OUR VIEW: Every degree can take you somewhere

Recently a certain Utah Senator professed that many majors offered at Utah institutions of higher learning are “degrees to nowhere.” We are here to fight for the Psychology, History, English and even the Philosophy majors. We hear your cries, and we have a list of reasons to explain why you all aren’t worthless.

    First, it has been said by many that liberal arts degrees are the best undergraduate degrees to have when pursuing a career as an attorney or a judge. Since pre-law does not require any specific bachelor degree, English and philosophy are two of the best majors, as they help expand the mind and broaden our viewpoints. How else can we learn how to read the classics and apply them to our lives?

    Second, most employers list communication skills as their top priority when it comes to hiring. Many graduates have great GPA’s and took all the technical classes their majors required, but they have no idea how to write an email, let alone a cover letter or memo to a boss. Liberal arts degrees may not teach you how to build an airplane, but they do teach you how to communicate effectively with those who do. 

    And third, liberal arts degrees are just awesome. These degrees don’t sit around and crunch the numbers, but they keep alive the messages of those who came before us. They apply Freud’s research to current diagnoses, they connect Mark Twain’s stories with current political events and they take the philosophies of Plato to discuss today’s ethical issues.

    We do not wish to diminish the importance of the other wonderful majors we have here at Utah State, but we want to stand up for those majors who are continuously described as “fluff majors,” for they are not worthless.
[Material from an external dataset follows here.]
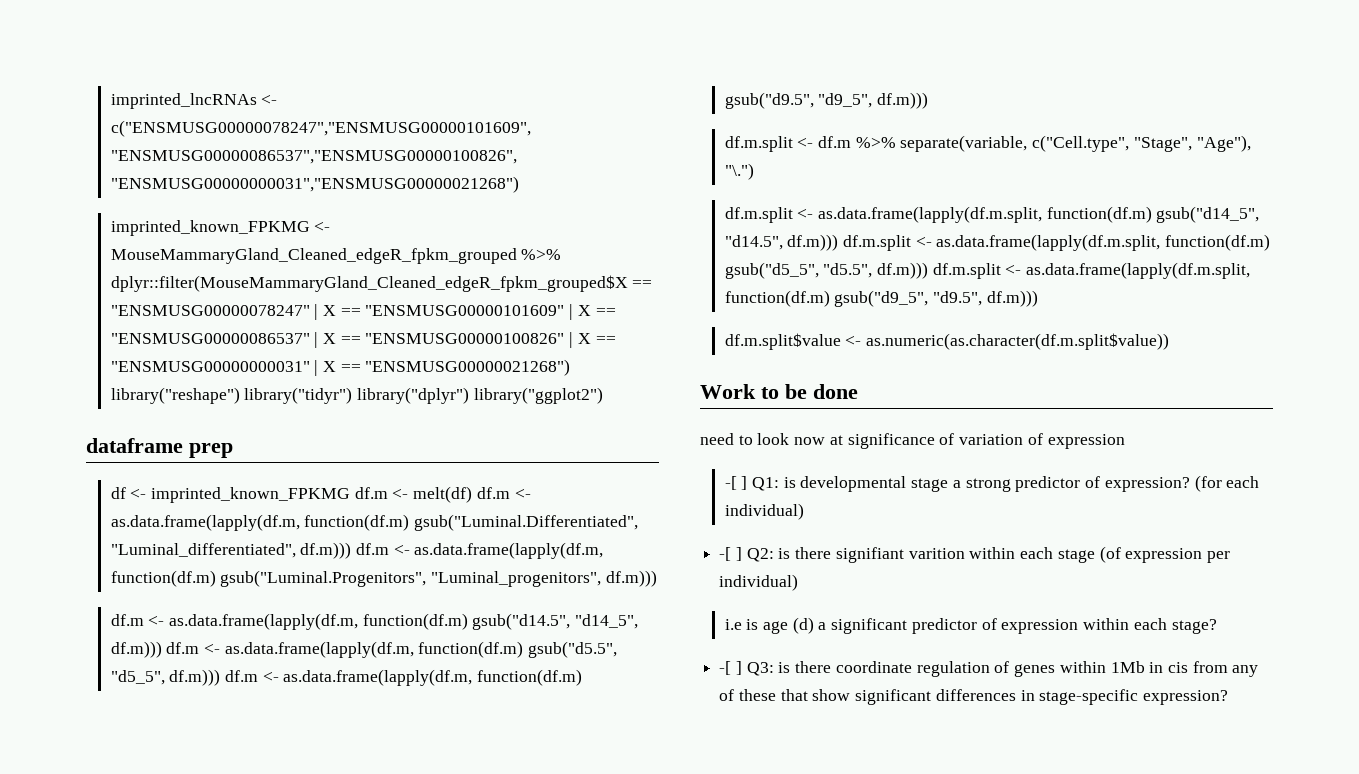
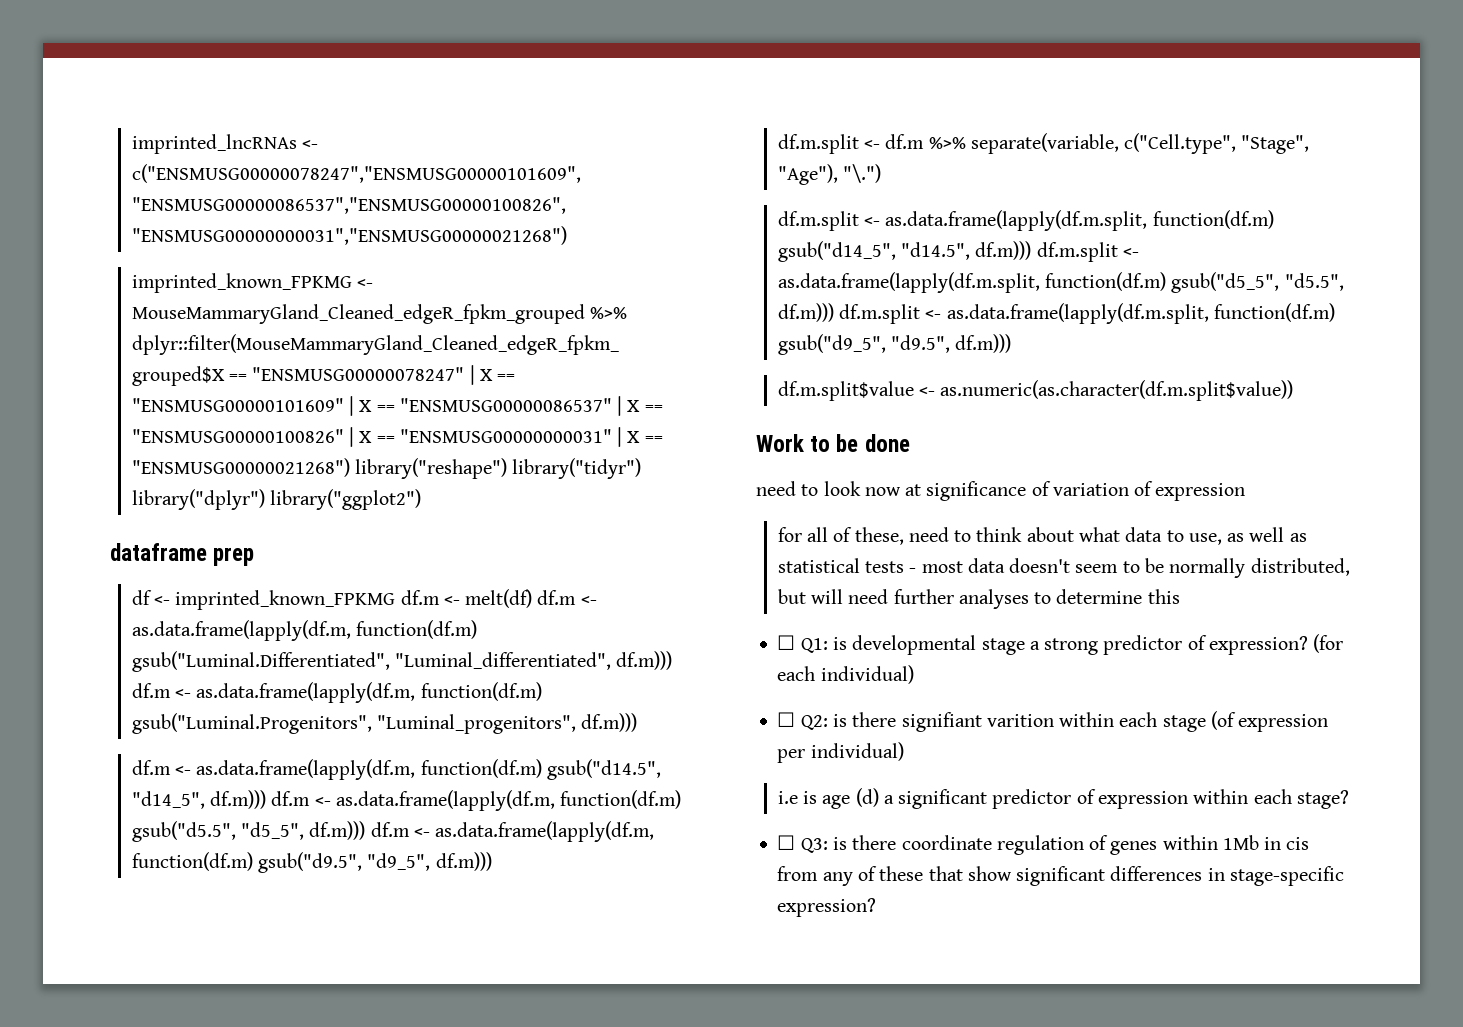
[724,476,748,490] -[ ] -> [777,527,1307,545] [777,558,1350,578] [777,589,1180,609] [777,635,796,650] for all of these, need to think about what data to use, as well as statistical tests - most data doesn't seem to be normally distributed, but will need further analyses to determine this // ☐
[719,547,742,561] -[ ] -> [777,712,796,727] ☐
[719,661,742,675] -[ ] -> [777,835,796,850] ☐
    Without the liberal arts degrees a college would be a boring collection of students memorizing body parts and analyzing building strength. These degrees bring us the art galleries, the poetry nights and the theater productions. They bring us the culture that makes Utah State the thriving college it is today. They are part of the cheering section at sports events, participants in dances and they contribute to Aggie pride just as much as anyone else.

    Those degrees may not appear, to some, to be career-oriented, but they shape students and shape a university into a circle of culture. Without them we would not be true-blooded Aggies from Utah.